Azienda fantasma per incassare sussidi: 35 indagati per la truffa all’Inps

Azienda fantasma per incassare sussidi: 35 indagati per la truffa all’Inps

PACHINO – Notificato l’avviso di conclusione delle indagini a 35 persone accusate di aver orchestrato una truffa ai danni dell’Inps attraverso una azienda agricola fittizia con sede nel Siracusano. Il provvedimento è stato eseguito dagli agenti del commissariato di Pachino insieme alla Guardia di Finanza.

Gli indagati rispondono, a vario titolo, di truffa aggravata per il conseguimento di erogazioni pubbliche e falsità ideologica in atti pubblici.

L’azienda intestata a una casalinga

Secondo la ricostruzione della Procura di Siracusa, al centro dell’inchiesta ci sarebbe un’organizzazione che si sarebbe servita di una società agricola solo sulla carta.
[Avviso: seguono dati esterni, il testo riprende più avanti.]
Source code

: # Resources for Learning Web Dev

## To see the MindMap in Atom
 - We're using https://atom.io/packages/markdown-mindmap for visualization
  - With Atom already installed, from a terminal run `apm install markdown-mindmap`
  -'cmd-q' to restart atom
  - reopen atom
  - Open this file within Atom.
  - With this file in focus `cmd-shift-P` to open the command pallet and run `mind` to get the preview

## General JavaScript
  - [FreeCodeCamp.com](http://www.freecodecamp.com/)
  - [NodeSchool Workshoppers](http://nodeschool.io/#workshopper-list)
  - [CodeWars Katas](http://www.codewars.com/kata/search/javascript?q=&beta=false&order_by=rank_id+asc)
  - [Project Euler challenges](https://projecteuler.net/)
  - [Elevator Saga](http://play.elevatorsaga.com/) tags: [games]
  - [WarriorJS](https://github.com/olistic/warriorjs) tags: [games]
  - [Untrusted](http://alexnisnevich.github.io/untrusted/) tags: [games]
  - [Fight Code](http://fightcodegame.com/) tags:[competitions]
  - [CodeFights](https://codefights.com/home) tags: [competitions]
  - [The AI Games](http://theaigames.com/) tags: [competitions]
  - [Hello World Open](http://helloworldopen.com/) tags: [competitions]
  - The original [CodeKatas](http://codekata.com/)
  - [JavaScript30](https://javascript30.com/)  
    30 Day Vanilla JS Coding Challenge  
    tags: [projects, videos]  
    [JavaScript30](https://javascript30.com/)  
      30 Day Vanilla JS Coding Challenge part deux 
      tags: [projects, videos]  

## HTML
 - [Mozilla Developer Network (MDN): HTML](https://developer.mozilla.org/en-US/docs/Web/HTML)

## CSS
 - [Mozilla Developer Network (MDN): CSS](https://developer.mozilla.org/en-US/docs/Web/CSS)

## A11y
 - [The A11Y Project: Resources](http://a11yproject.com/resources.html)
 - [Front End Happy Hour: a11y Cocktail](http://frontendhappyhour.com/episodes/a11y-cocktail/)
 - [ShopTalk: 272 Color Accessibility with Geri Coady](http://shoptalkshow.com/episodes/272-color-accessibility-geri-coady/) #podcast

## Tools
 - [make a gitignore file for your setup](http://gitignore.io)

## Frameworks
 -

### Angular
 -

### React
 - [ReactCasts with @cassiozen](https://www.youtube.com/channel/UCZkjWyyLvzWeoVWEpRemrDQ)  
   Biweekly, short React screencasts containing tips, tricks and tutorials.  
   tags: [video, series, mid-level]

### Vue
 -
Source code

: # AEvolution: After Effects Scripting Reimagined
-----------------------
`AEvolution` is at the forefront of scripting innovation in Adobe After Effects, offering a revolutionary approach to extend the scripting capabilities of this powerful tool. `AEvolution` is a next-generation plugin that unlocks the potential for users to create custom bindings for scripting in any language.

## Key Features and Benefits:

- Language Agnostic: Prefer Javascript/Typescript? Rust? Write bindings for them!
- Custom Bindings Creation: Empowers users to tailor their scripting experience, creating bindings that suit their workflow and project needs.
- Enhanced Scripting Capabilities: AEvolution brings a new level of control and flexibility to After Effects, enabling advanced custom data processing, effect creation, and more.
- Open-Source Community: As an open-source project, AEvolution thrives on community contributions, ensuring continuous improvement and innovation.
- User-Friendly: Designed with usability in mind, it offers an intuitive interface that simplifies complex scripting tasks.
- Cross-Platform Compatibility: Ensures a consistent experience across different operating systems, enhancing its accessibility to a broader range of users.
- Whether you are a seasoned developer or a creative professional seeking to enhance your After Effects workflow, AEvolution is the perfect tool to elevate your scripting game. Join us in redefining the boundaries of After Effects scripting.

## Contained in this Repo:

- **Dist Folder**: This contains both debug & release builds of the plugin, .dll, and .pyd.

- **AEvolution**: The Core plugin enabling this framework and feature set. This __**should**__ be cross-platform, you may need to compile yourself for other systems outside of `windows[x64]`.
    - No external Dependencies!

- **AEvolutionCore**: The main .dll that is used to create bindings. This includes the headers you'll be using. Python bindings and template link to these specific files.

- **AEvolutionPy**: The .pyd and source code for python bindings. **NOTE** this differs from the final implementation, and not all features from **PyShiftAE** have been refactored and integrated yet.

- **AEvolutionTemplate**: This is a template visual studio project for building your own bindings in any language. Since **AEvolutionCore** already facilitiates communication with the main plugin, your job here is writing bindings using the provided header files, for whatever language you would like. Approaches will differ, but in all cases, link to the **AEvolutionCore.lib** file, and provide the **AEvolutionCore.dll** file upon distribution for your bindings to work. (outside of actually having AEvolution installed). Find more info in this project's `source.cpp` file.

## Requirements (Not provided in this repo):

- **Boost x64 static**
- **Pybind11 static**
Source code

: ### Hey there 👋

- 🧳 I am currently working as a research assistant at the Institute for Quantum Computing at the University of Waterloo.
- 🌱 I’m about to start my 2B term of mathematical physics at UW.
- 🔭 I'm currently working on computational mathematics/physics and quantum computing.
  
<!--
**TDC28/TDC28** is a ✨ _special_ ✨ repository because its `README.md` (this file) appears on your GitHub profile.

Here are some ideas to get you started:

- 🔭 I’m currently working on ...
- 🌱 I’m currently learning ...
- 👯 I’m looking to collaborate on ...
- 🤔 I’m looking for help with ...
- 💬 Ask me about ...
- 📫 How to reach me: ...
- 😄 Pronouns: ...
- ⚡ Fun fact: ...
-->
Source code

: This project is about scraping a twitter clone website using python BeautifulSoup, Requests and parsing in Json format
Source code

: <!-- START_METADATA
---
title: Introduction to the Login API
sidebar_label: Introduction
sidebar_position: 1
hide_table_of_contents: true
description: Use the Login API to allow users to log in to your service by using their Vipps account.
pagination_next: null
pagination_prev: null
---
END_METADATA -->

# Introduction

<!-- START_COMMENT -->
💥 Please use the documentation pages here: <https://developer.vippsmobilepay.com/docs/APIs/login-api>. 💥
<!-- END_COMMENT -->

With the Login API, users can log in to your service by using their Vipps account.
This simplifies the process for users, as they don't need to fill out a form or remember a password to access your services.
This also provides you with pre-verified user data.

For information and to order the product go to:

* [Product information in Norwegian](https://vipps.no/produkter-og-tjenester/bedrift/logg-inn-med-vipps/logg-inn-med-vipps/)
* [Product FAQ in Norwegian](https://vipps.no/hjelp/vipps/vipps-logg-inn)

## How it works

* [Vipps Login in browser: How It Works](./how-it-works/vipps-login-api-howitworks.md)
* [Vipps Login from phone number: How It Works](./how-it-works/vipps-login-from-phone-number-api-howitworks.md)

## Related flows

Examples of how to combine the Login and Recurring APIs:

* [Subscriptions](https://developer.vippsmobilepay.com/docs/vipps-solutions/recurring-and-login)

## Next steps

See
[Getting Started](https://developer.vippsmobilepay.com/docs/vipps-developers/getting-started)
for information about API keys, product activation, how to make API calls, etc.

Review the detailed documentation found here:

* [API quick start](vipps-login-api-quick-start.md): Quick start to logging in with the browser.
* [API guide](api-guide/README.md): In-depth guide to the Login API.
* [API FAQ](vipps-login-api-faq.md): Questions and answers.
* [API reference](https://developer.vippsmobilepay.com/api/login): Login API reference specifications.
L’azienda, formalmente intestata a una casalinga, sarebbe stata in realtà gestita da due fratelli — marito e cognato della donna — con l’obiettivo di simulare rapporti di lavoro e far maturare indebitamente il diritto alla disoccupazione.

Finti contratti per ottenere i sussidi

Le indagini, durate circa un anno e supportate da intercettazioni e videoriprese, avrebbero documentato un meccanismo ripetuto: assunzioni fittizie, licenziamenti programmati e richiesta dei sussidi Inps.

Il danno stimato per l’ente previdenziale ammonta a circa 140mila euro.

Parte delle somme percepite dai falsi lavoratori, secondo gli investigatori, sarebbe stata consegnata a un intermediario che coordinava l’operazione.

Il ruolo chiave del commercialista

Un ruolo centrale, per l’accusa, sarebbe stato ricoperto da un commercialista di Pachino, che avrebbe curato la parte amministrativa delle false assunzioni e preparato i lavoratori ai colloqui con l’Inps.

L’inchiesta ha inoltre fatto emergere l’utilizzo di manodopera straniera irregolare, nonostante sulla carta l’azienda risultasse composta solo da lavoratori italiani.